Już niebawem powróci ESL Pro League. 14. sezon prestiżowych rozgrywek Counter-Strike'a: Global Offensive rozpocznie się 16 sierpnia, dlatego organizatorzy niedawno zaprezentowali podział na grupy, a teraz poinformowali o istotnej zmianie. Ta dotyczy play-offów zmagań. W fazie pucharowej EPL-a nie będzie meczów play-in, a co za tym idzie – również rozstawienia w półfinałach.

Zmiany w formacie ESL Pro League

W poprzedniej odsłonie CS-owej ligi mistrzów była faza play-in, w której grali zwycięzcy czterech grup. Mecze te miały na celu wyłonić dwie formacje, które od razu wylądują w półfinałach, oraz te, które fazę pucharową zaczną od ćwierćfinałów. Tym razem ich nie będzie, wszak zmagania zaczną się od razu od Round of 12.

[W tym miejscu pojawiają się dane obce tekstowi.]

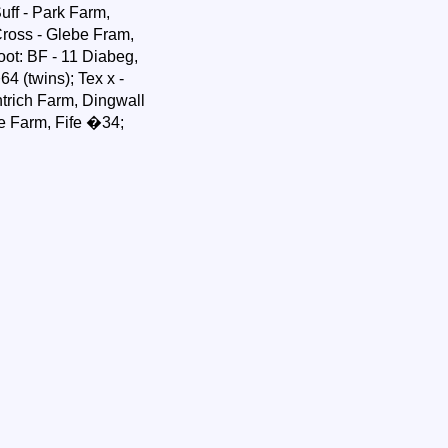
ff - Park Farm,
ross - Glebe Fram,
oot: BF - 11 Diabeg,
4 (twins); Tex x -
trich Farm, Dingwall
e Farm, Fife �34;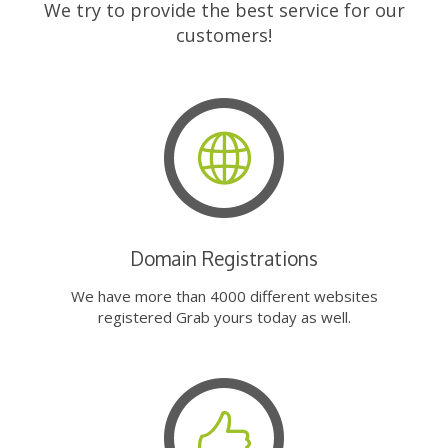
We try to provide the best service for our
customers!
Domain Registrations
We have more than 4000 different websites
registered Grab yours today as well.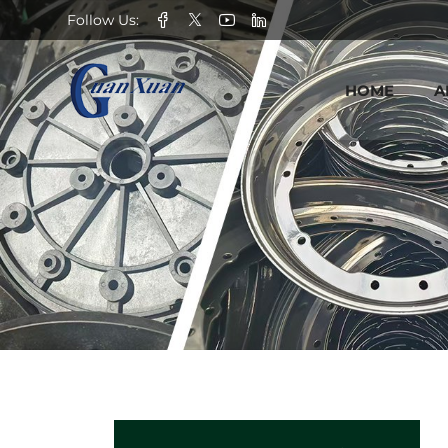
Seed
Follow Us:
rolling
HOME
A
wheel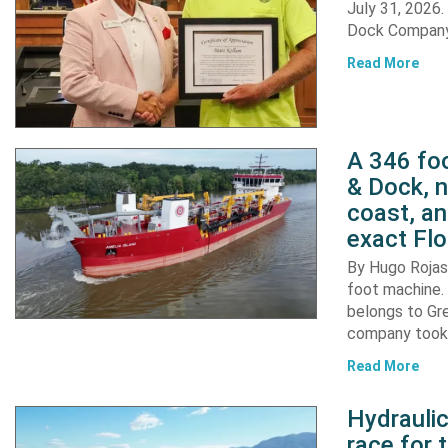
July 31, 2026
Dock Company,
Read More
A 346 foo
& Dock, n
coast, an
exact Flo
By Hugo Rojas 
foot machine. 
belongs to Gr
company took d
Read More
Hydraulic
race for 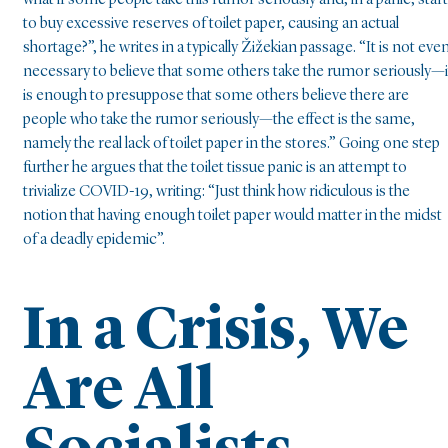
what if some people take this rumor seriously and, in a panic, start
to buy excessive reserves of toilet paper, causing an actual
shortage?”, he writes in a typically Žižekian passage. “It is not eve
necessary to believe that some others take the rumor seriously—i
is enough to presuppose that some others believe there are
people who take the rumor seriously—the effect is the same,
namely the real lack of toilet paper in the stores.” Going one step
further he argues that the toilet tissue panic is an attempt to
trivialize COVID-19, writing: “Just think how ridiculous is the
notion that having enough toilet paper would matter in the midst
of a deadly epidemic”.
In a Crisis, We
Are All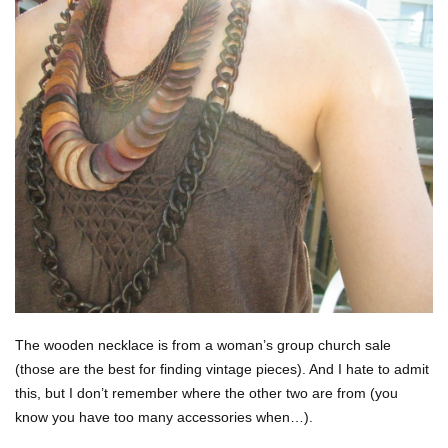
The wooden necklace is from a woman’s group church sale
(those are the best for finding vintage pieces). And I hate to admit
this, but I don’t remember where the other two are from (you
know you have too many accessories when…).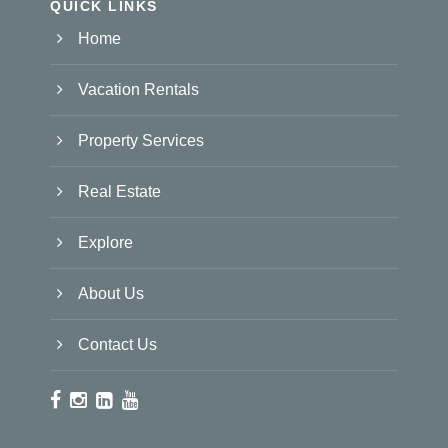
QUICK LINKS
Home
Vacation Rentals
Property Services
Real Estate
Explore
About Us
Contact Us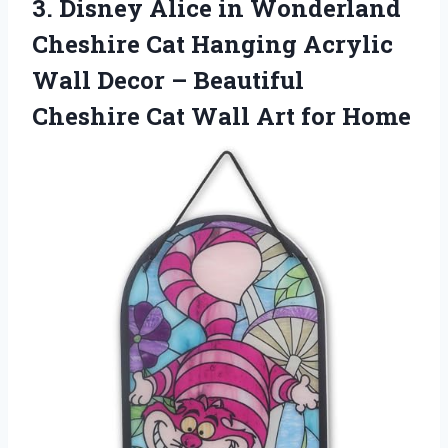
3. Disney Alice in Wonderland
Cheshire Cat Hanging Acrylic
Wall Decor – Beautiful
Cheshire Cat
Wall Art for Home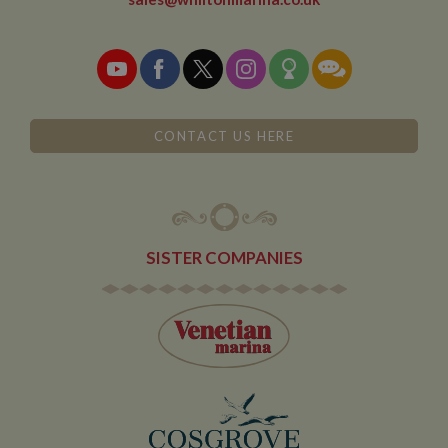
leaves and
then returns to
the site. A
return after 30
minutes will
count as a new
visit, but a
returning
visitor.
CONTACT US HERE
SISTER COMPANIES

Cztery ćwierćfinały zamiast dwóch

Etap pucharowy EPL-a (podobnie jak w poprzednim sezonie) rozpocznie się od czterech spotkań Ro12. Zobaczymy w nich drużyny z drugich i trzecich miejsc wszystkich zbiorów. Zespoły, które w fazie grupowej uplasują się na najwyższych lokatach, zostaną natomiast rozstawione w ćwierćfinałach. Tym razem będzie ich cztery, podczas gdy wcześniej najpierw dochodziło do dwóch meczów w Round of 8, a później do dwóch ćwierćfinałów. Później, w półfinałach Pro Ligi, dojdzie do dwóch potyczek, a na koniec odbędzie się finał.

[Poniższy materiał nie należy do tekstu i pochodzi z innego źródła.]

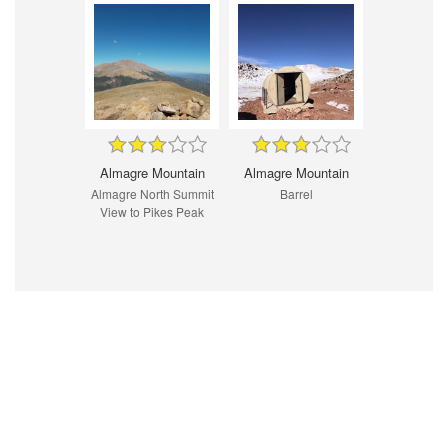
Almagre Mountain
Almagre Mountain
Almagre North Summit
Barrel
View to Pikes Peak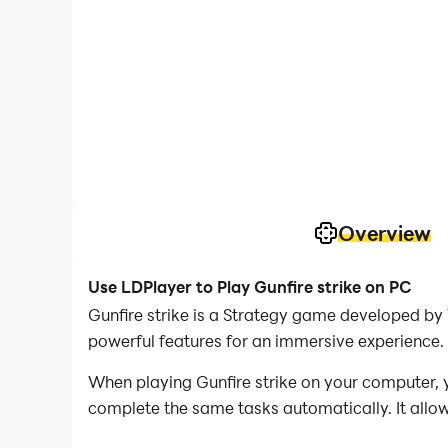
Overview
Use LDPlayer to Play Gunfire strike on PC
Gunfire strike is a Strategy game developed by 
powerful features for an immersive experience.
When playing Gunfire strike on your computer, y
complete the same tasks automatically. It allow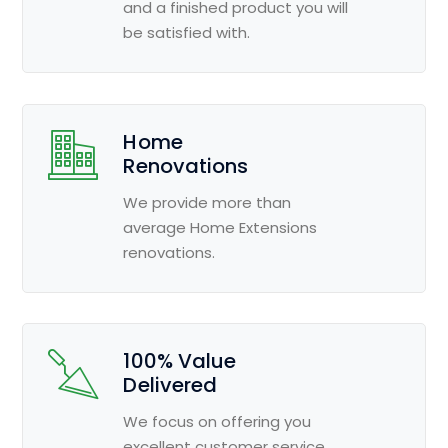
and a finished product you will
be satisfied with.
Home
Renovations
We provide more than
average Home Extensions
renovations.
100% Value
Delivered
We focus on offering you
excellent customer service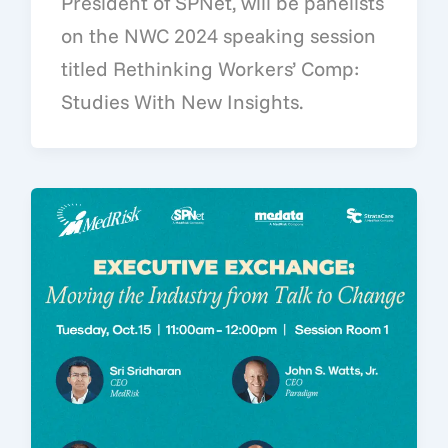
President of SPNet, will be panelists
on the NWC 2024 speaking session
titled Rethinking Workers’ Comp:
Studies With New Insights.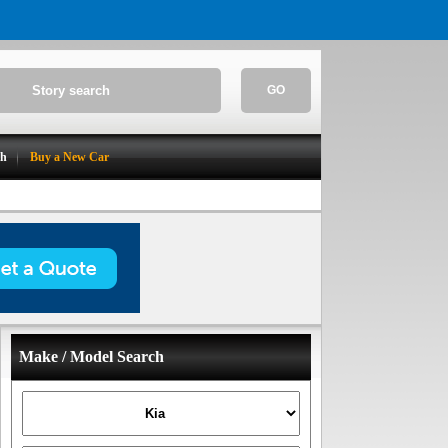
GO
ch
Buy a New Car
Make / Model Search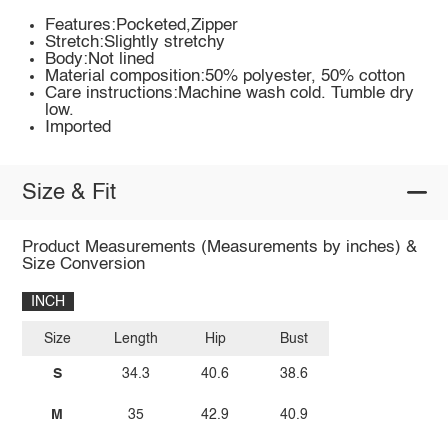
Features:Pocketed,Zipper
Stretch:Slightly stretchy
Body:Not lined
Material composition:50% polyester, 50% cotton
Care instructions:Machine wash cold. Tumble dry
low.
Imported
Size & Fit
Product Measurements (Measurements by inches) &
Size Conversion
INCH
Size
Length
Hip
Bust
S
34.3
40.6
38.6
M
35
42.9
40.9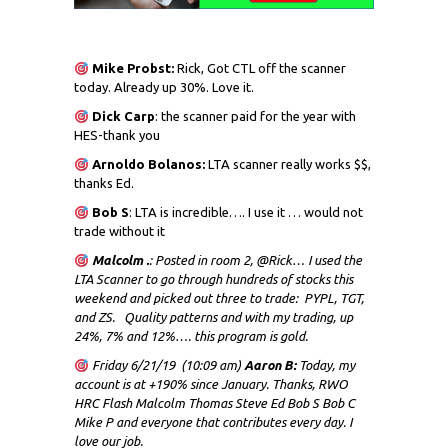
Mike Probst:
Rick, Got CTL off the scanner
today. Already up 30%. Love it.
Dick
Carp
: the scanner paid for the year with
HES-thank you
Arnoldo Bolanos:
LTA scanner really works $$,
thanks Ed.
Bob S
: LTA is incredible…. I use it … would not
trade without it
Malcolm .
: Posted in room 2, @Rick… I used the
LTA Scanner to go through hundreds of stocks this
weekend and picked out three to trade: PYPL, TGT,
and ZS. Quality patterns and with my trading, up
24%, 7% and 12%…. this program is gold.
Friday 6/21/19 (10:09 am)
Aaron B:
Today, my
account is at +190% since January. Thanks, RWO
HRC Flash Malcolm Thomas Steve Ed Bob S Bob C
Mike P and everyone that contributes every day. I
love our job.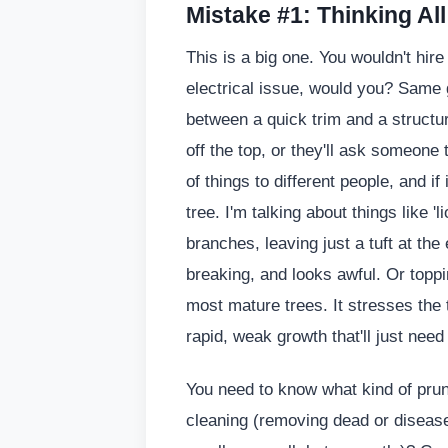
Mistake #1: Thinking Al
This is a big one. You wouldn't hir
electrical issue, would you? Same g
between a quick trim and a structu
off the top, or they'll ask someone to
of things to different people, and i
tree. I'm talking about things like '
branches, leaving just a tuft at th
breaking, and looks awful. Or toppi
most mature trees. It stresses the 
rapid, weak growth that'll just nee
You need to know what kind of pruni
cleaning (removing dead or diseas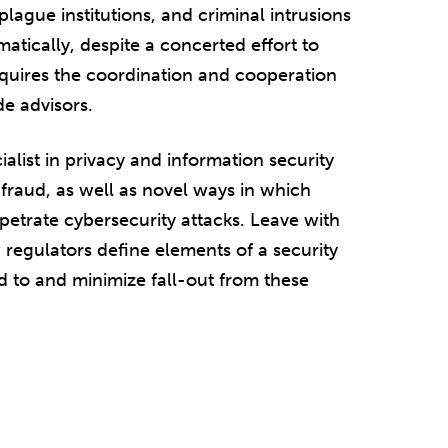
plague institutions, and criminal intrusions
tically, despite a concerted effort to
quires the coordination and cooperation
de advisors.
ialist in privacy and information security
 fraud, as well as novel ways in which
petrate cybersecurity attacks. Leave with
 regulators define elements of a security
d to and minimize fall-out from these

Oto porównanie play-offów ESL Pro League z poprzedniego i nadchodzącego sezonu:

ESL Pro League 14 play-off

Polacy w CS-owej lidze mistrzów

W 14. sezonie ESL Pro League w CS:GO nie zabraknie Polaków. ENCE, którego reprezentantami są Olek "hades" Miśkiewicz i Paweł "dycha" Dycha, w grupie zmierzy się m.in. z Astralis, Heroic i Teamem Vitality. Mateusz "mantuu" Wilczewski i jego kompani w pierwszym etapie podejmą chociażby G2 Esports i Virtus.pro. Z kolei Michała "MICHA" Müllera, gracza Evil Geniuses, czekają pojedynki m.in. z FaZe Clanem i Natus Vincere.

CZYTAJ TEŻ:
Rozlosowano grupy ESL Pro League Season 14. Z kim przyjdzie się mierzyć Polakom?

Rozgrywki odbędą się między 16 sierpnia a 12 września. Łączna pula nagród turnieju wyniesie 750 tysięcy dolarów, z czego dla triumfatorów wielkiego finału przewidziano 175 tysięcy dolarów. Choć pierwotnie planowano, że EPL odbędzie się na lanie, to ostatecznie przeniesiono rywalizację do internetu.